Not that he gets much of that. Since the Halliday crown, he’s been travelling the globe visiting trade and consumer events, hosting masterclasses, and training sales staff about the Yangarra story. “We have a long way to go in developing a better understanding of the diversity of our wines. And talking about our different regions.”

Peter Fraser Yangarra Estate

He believes the Australian wine industry needs more wines of provenance. “I think the industry around the world is trained to think about wine as a place and to me that’s what makes it special.”

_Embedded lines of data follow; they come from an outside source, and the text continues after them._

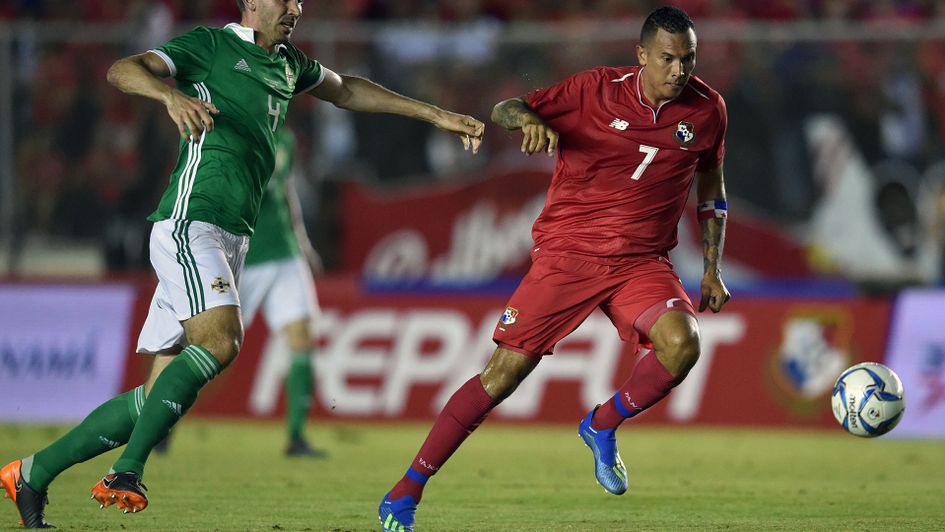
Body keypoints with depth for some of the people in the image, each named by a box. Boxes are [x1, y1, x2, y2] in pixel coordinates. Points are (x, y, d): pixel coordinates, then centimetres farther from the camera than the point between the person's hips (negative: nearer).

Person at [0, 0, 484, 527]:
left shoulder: (287, 63, 23)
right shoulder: (211, 44, 0)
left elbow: (347, 90, 40)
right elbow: (124, 70, -12)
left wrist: (436, 115, 40)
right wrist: (172, 94, -33)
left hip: (230, 243, 8)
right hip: (190, 223, -8)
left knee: (161, 397, 1)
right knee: (220, 340, -29)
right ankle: (127, 473, -30)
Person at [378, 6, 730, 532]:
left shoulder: (707, 109, 1)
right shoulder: (597, 89, -8)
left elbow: (711, 189, 17)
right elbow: (504, 109, -5)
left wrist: (712, 269, 11)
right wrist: (528, 118, -29)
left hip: (643, 261, 3)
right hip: (568, 250, -3)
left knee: (683, 344, -27)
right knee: (504, 372, -8)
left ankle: (603, 426, 2)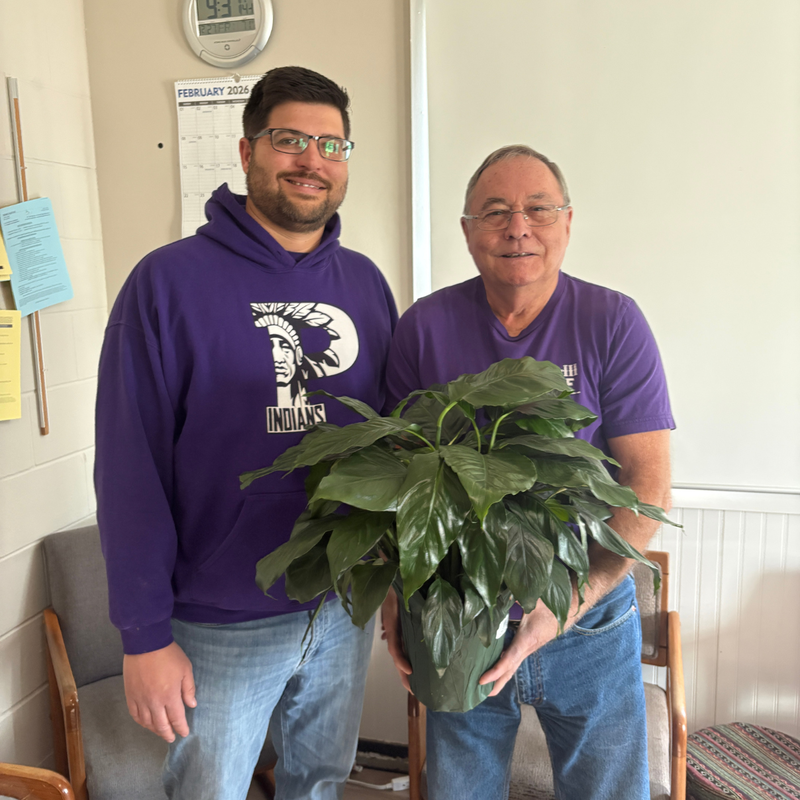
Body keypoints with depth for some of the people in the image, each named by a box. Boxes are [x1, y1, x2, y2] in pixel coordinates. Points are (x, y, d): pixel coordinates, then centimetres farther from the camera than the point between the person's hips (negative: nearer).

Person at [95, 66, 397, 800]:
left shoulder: (365, 282, 0)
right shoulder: (171, 281, -14)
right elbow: (130, 471, -14)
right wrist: (145, 634, -12)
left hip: (345, 604, 4)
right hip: (222, 625, -4)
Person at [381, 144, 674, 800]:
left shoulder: (613, 323, -8)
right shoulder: (425, 326, -5)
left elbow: (649, 482, -12)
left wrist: (571, 600, -22)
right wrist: (396, 593, -13)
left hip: (590, 623, 0)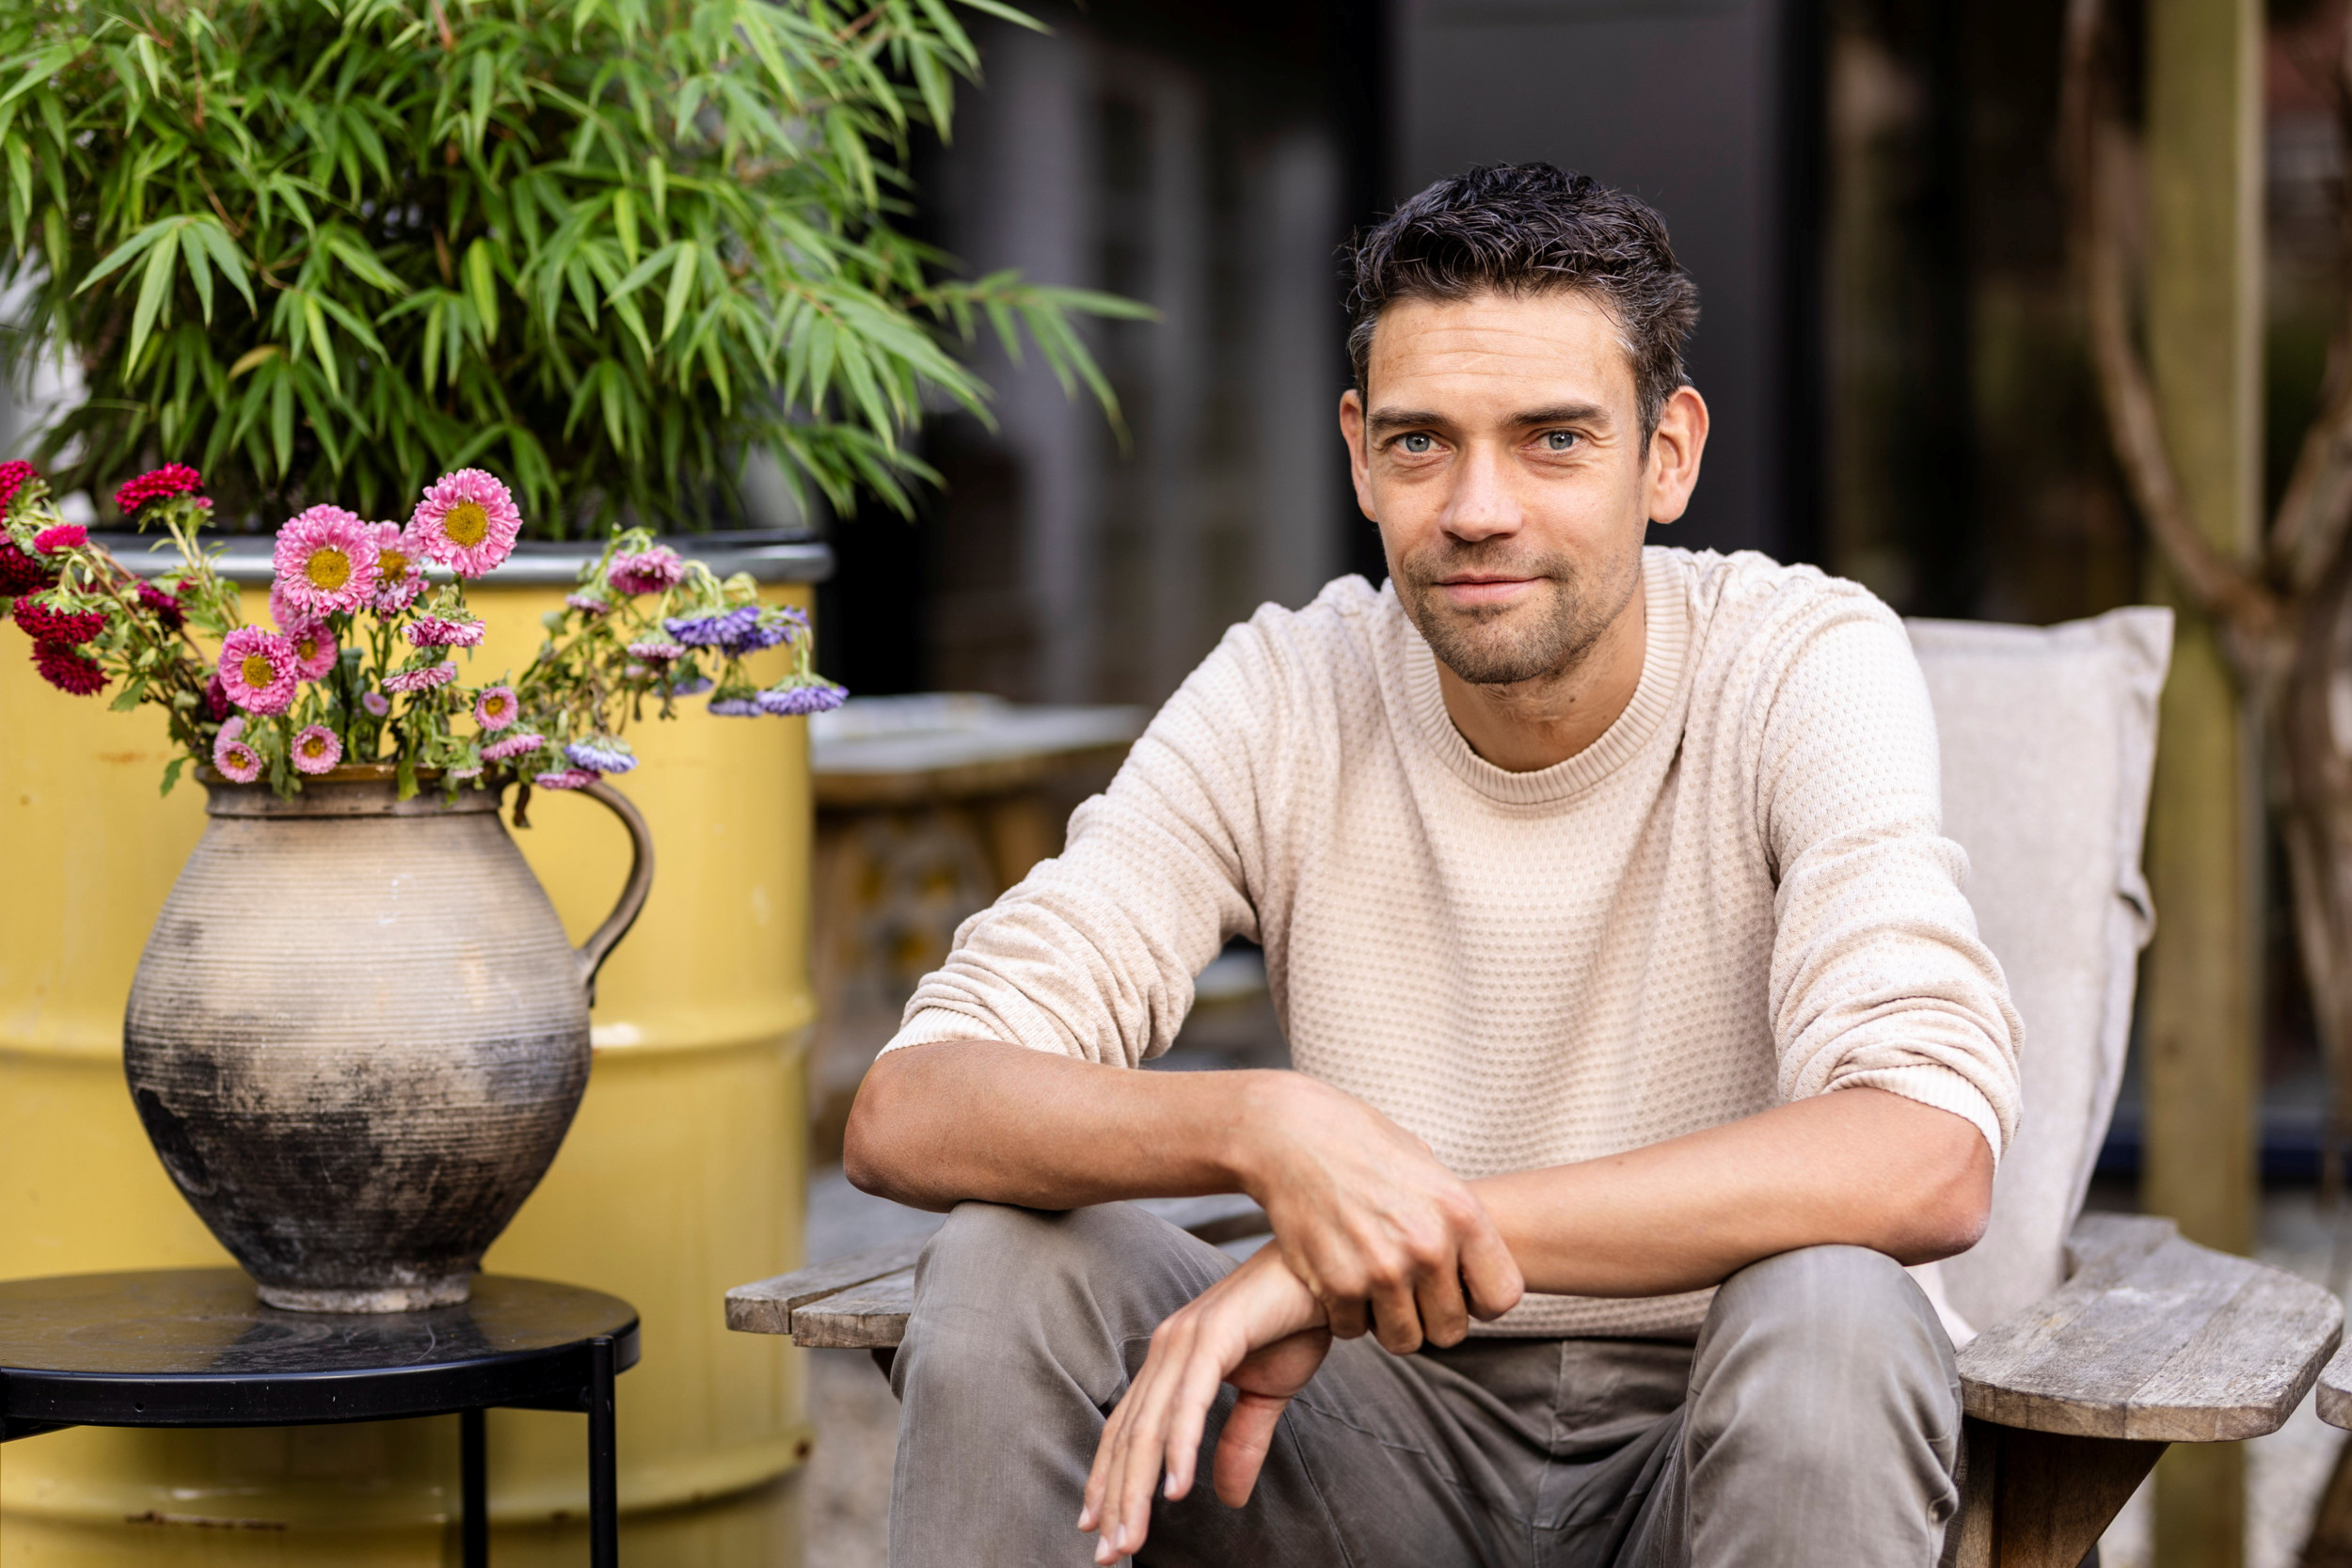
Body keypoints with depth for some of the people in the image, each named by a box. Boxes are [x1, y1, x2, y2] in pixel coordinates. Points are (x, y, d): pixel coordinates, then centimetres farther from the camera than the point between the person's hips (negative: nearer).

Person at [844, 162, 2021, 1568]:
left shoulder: (1808, 668, -15)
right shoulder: (1283, 699, -7)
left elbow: (1928, 1159, -31)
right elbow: (905, 1111, -15)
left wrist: (1372, 1251, -35)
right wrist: (1262, 1125, -37)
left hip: (1730, 1448, -2)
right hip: (1405, 1420, 2)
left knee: (1830, 1312, -35)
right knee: (1005, 1255, -22)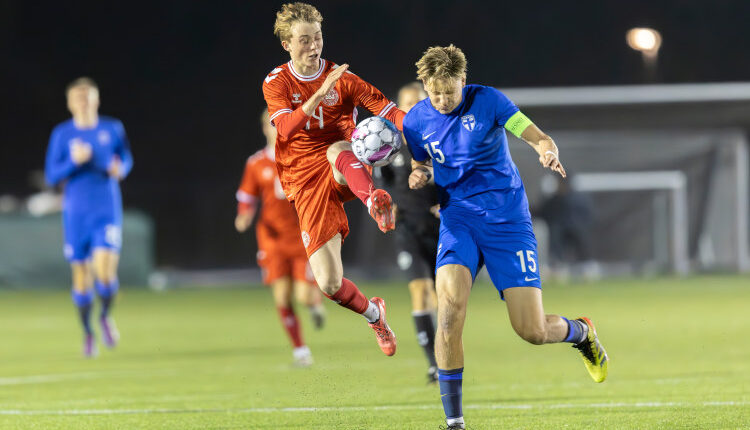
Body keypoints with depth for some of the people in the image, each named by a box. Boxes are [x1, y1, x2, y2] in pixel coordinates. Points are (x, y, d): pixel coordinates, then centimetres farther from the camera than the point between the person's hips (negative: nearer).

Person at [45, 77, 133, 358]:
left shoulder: (113, 129, 2)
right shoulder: (62, 134, -1)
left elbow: (126, 158, 17)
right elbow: (51, 176, -2)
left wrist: (121, 169, -6)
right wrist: (74, 162, -19)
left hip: (107, 211, 0)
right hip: (76, 215, 0)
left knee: (105, 271, -15)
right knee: (81, 276, 3)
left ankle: (106, 316, 15)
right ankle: (87, 333, 22)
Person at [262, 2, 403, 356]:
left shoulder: (341, 77, 4)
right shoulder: (276, 83, 2)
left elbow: (388, 110, -2)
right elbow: (287, 128, -17)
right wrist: (321, 93, -30)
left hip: (346, 175, 0)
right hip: (306, 183, 0)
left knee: (337, 151, -39)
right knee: (329, 283, -9)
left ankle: (373, 200, -67)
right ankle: (373, 314, 23)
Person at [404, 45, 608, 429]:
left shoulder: (487, 100, -7)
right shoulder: (415, 121, 1)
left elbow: (539, 139, -8)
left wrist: (548, 152, -32)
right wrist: (420, 176, -5)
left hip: (507, 220, -2)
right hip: (458, 220, 2)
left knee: (532, 331, -7)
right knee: (450, 305, -25)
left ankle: (580, 332, 32)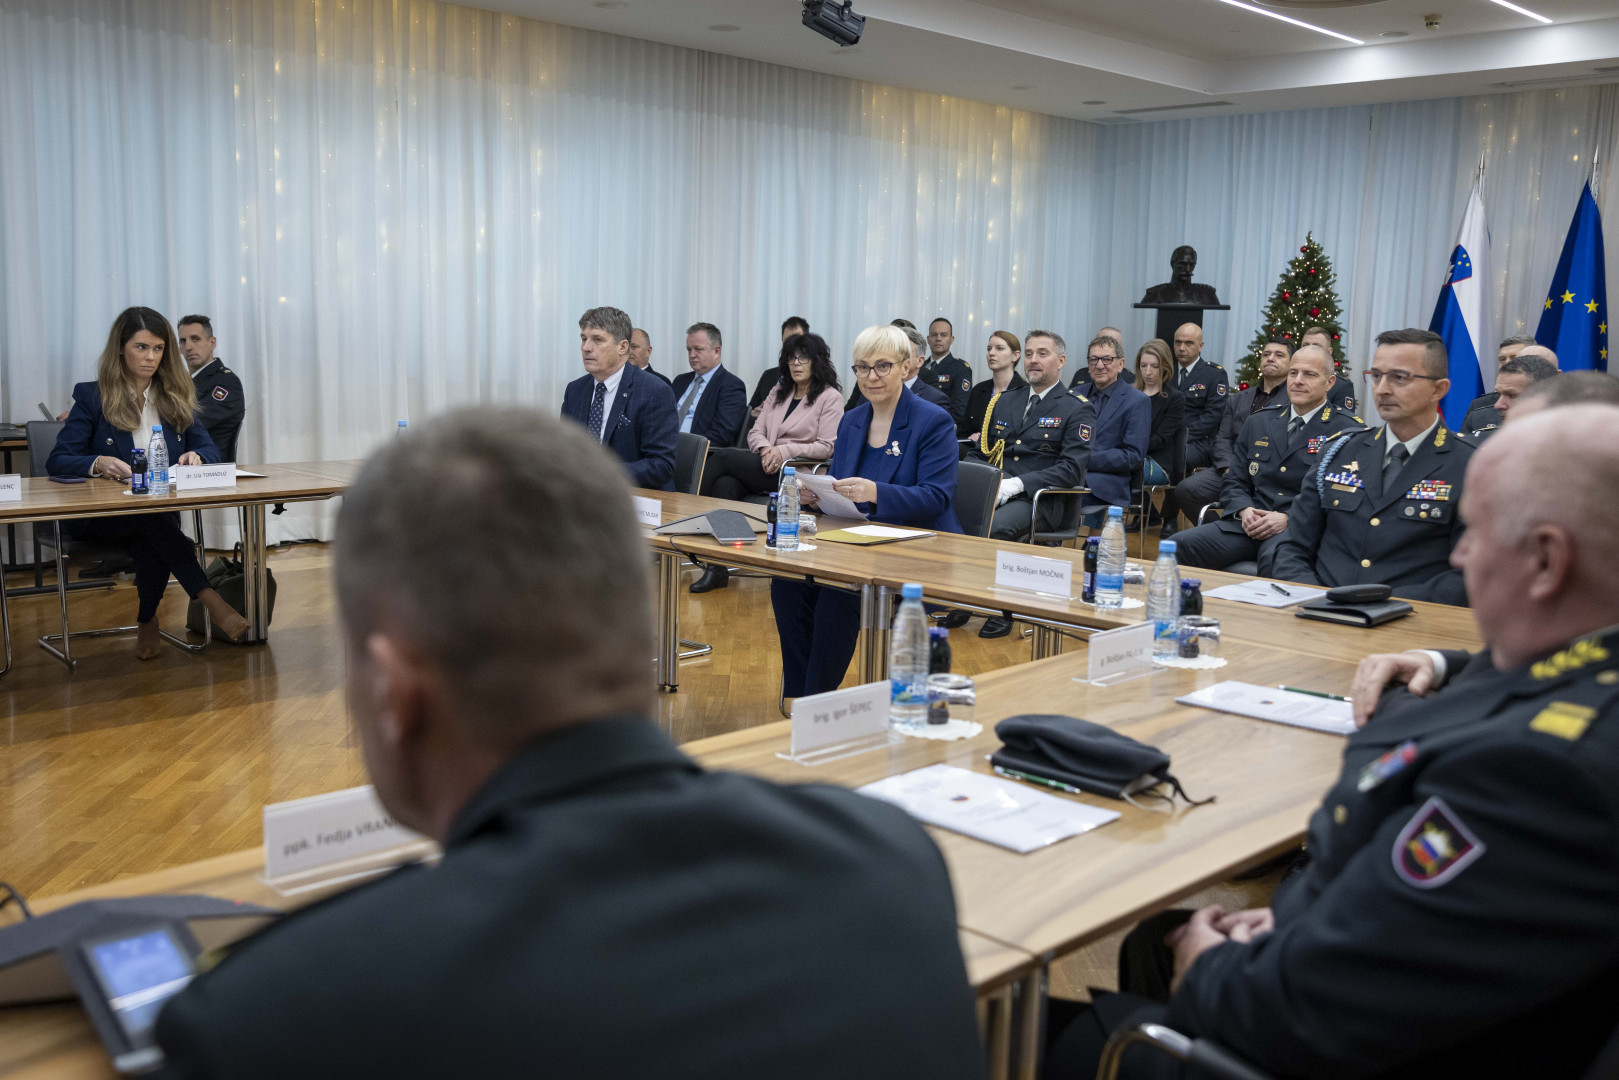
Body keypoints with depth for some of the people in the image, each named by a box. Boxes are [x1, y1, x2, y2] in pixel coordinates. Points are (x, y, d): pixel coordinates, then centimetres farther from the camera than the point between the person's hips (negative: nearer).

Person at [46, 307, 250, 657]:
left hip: (162, 509, 3)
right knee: (149, 517, -37)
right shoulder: (91, 397, 2)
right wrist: (98, 464, -29)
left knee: (150, 541, -35)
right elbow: (57, 462, -7)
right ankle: (210, 599, -36)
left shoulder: (176, 397, 14)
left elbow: (210, 450, 9)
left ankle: (147, 621, -16)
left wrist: (195, 456, -17)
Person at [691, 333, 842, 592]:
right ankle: (717, 568, -33)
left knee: (724, 456, -24)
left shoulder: (830, 398, 5)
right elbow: (755, 431, 18)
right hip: (766, 466, 5)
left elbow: (827, 447, -5)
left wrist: (785, 450, -15)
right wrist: (765, 448, -6)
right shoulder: (778, 393, 25)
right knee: (725, 483, -29)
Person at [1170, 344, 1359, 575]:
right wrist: (1244, 510, -4)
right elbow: (1234, 481, 19)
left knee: (1277, 560, -41)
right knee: (1177, 546, -19)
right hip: (1249, 524, 5)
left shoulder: (1348, 431, 4)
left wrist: (1288, 519, -16)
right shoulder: (1259, 422, 20)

There’s livestock on the horizon, too. “I was intrigued by Peter Andrews’ book Back From The Brink and how his methods could be of benefit to the undervine pasture of a vineyard, ultimately creating healthier soil and greater biodiversity,” he says.

He was also captivated by Joel Salatin of Polyface Farms in the documentary Food Inc. “In early 2016 I participated in a two-day on-farm seminar with Joel in Daylesford. This got me thinking as to how we can use animals better in our vineyard, reducing costs but ultimately reducing environmental impacts on our land.”

Peter trialled free-range pasture of meat chicken in the vineyard. “There were many teething issues, and it was very ambitious to do amongst an early and compressed harvest,” he says. A social media post about the chooks resulted in all 300 sold within an hour. Chef Cheong Liew was the first to collect. “It opened up lots of ideas about wines being matched with food with the same provenance. The Salopian Inn paired our roussanne and chickens together as a special for a week.”

During winter, sheep are run on the property (800 at last count) and the winery hosts an annual spring lamb event during November. “The positive impact to the vineyard is great. Ultimately, we can add biodiversity to our plot of land, but add greater financial sustainability from that land, too.”